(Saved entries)
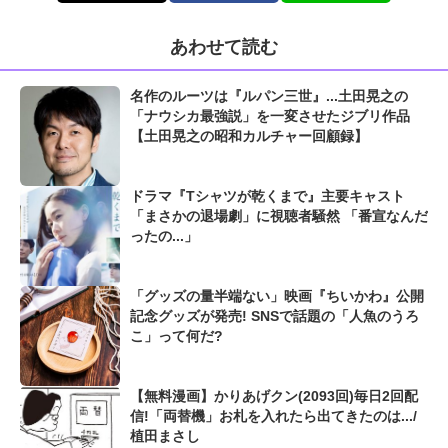
あわせて読む
名作のルーツは『ルパン三世』...土田晃之の
「ナウシカ最強説」を一変させたジブリ作品
【土田晃之の昭和カルチャー回顧録】
ドラマ『Tシャツが乾くまで』主要キャスト
「まさかの退場劇」に視聴者騒然 「番宣なんだ
ったの...」
「グッズの量半端ない」映画『ちいかわ』公開
記念グッズが発売! SNSで話題の「人魚のうろ
こ」って何だ?
【無料漫画】かりあげクン(2093回)毎日2回配
信!「両替機」お札を入れたら出てきたのは.../
植田まさし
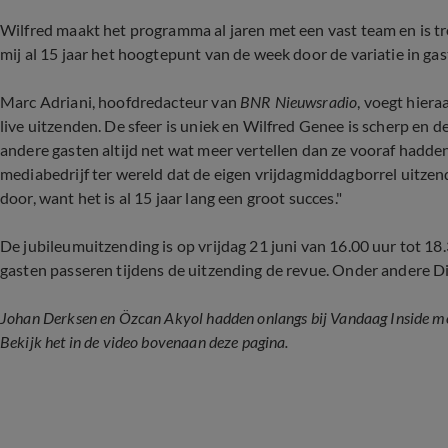
Wilfred maakt het programma al jaren met een vast team en is tr
mij al 15 jaar het hoogtepunt van de week door de variatie in g
Marc Adriani, hoofdredacteur van
BNR Nieuwsradio
, voegt hiera
live uitzenden. De sfeer is uniek en Wilfred Genee is scherp en d
andere gasten altijd net wat meer vertellen dan ze vooraf hadden
mediabedrijf ter wereld dat de eigen vrijdagmiddagborrel uitzen
door, want het is al 15 jaar lang een groot succes."
De jubileumuitzending is op vrijdag 21 juni van 16.00 uur tot 18.
gasten passeren tijdens de uitzending de revue. Onder andere Di
Johan Derksen en Özcan Akyol hadden onlangs bij Vandaag Inside mo
Bekijk het in de video bovenaan deze pagina.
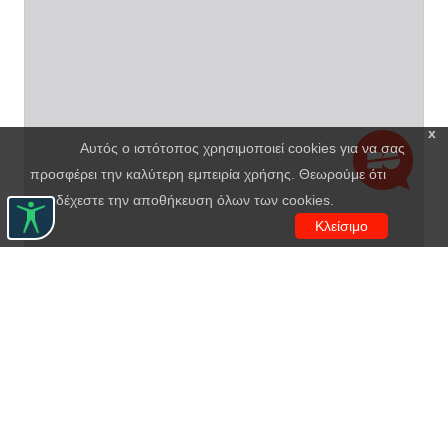
x
Αυτός ο ιστότοπος χρησιμοποιεί cookies για να σας
προσφέρει την καλύτερη εμπειρία χρήσης. Θεωρούμε ότι
αποδέχεστε την αποθήκευση όλων των cookies.
Κλείσιμο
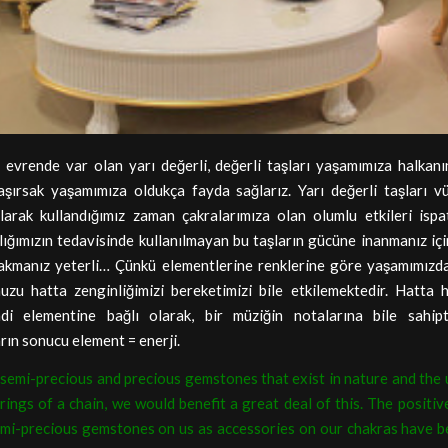
vrende var olan yarı değerli, değerli taşları yaşamımıza halkanın
 taşırsak yaşamımıza oldukça fayda sağlarız. Yarı değerli taşları 
arak kullandığımız zaman çakralarımıza olan olumlu etkileri ispat
ığımızın tedavisinde kullanılmayan bu taşların gücüne inanmanız içi
bakmanız yeterli… Çünkü elementlerine renklerine göre yaşamımızda
uzu hatta zenginliğimizi bereketimizi bile etkilemektedir. Hatta h
ndi elementine bağlı olarak, bir müziğin notalarına bile sahipti
rın sonucu element = enerji.
 semi-precious and precious gemstones that exist in nature and the 
rings of a chain, we would benefit a great deal of this. The positiv
emi-precious gemstones on us as accessories on our chakras have b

→ **Task brief**
Transcribe each record exactly as it stands, setting aside any pictures.

→ **Solved problem**
あわせて読む
名作のルーツは『ルパン三世』...土田晃之の
「ナウシカ最強説」を一変させたジブリ作品
【土田晃之の昭和カルチャー回顧録】
ドラマ『Tシャツが乾くまで』主要キャスト
「まさかの退場劇」に視聴者騒然 「番宣なんだ
ったの...」
「グッズの量半端ない」映画『ちいかわ』公開
記念グッズが発売! SNSで話題の「人魚のうろ
こ」って何だ?
【無料漫画】かりあげクン(2093回)毎日2回配
信!「両替機」お札を入れたら出てきたのは.../
植田まさし
Wilfred maakt het programma al jaren met een vast team en is tr
mij al 15 jaar het hoogtepunt van de week door de variatie in g
Marc Adriani, hoofdredacteur van
BNR Nieuwsradio
, voegt hiera
live uitzenden. De sfeer is uniek en Wilfred Genee is scherp en d
andere gasten altijd net wat meer vertellen dan ze vooraf hadden
mediabedrijf ter wereld dat de eigen vrijdagmiddagborrel uitzen
door, want het is al 15 jaar lang een groot succes."
De jubileumuitzending is op vrijdag 21 juni van 16.00 uur tot 18.
gasten passeren tijdens de uitzending de revue. Onder andere Di
Johan Derksen en Özcan Akyol hadden onlangs bij Vandaag Inside mo
Bekijk het in de video bovenaan deze pagina.
x
Αυτός ο ιστότοπος χρησιμοποιεί cookies για να σας
προσφέρει την καλύτερη εμπειρία χρήσης. Θεωρούμε ότι
αποδέχεστε την αποθήκευση όλων των cookies.
Κλείσιμο
vrende var olan yarı değerli, değerli taşları yaşamımıza halkanın
 taşırsak yaşamımıza oldukça fayda sağlarız. Yarı değerli taşları 
arak kullandığımız zaman çakralarımıza olan olumlu etkileri ispat
ığımızın tedavisinde kullanılmayan bu taşların gücüne inanmanız içi
bakmanız yeterli… Çünkü elementlerine renklerine göre yaşamımızda
uzu hatta zenginliğimizi bereketimizi bile etkilemektedir. Hatta h
ndi elementine bağlı olarak, bir müziğin notalarına bile sahipti
rın sonucu element = enerji.
 semi-precious and precious gemstones that exist in nature and the 
rings of a chain, we would benefit a great deal of this. The positiv
emi-precious gemstones on us as accessories on our chakras have b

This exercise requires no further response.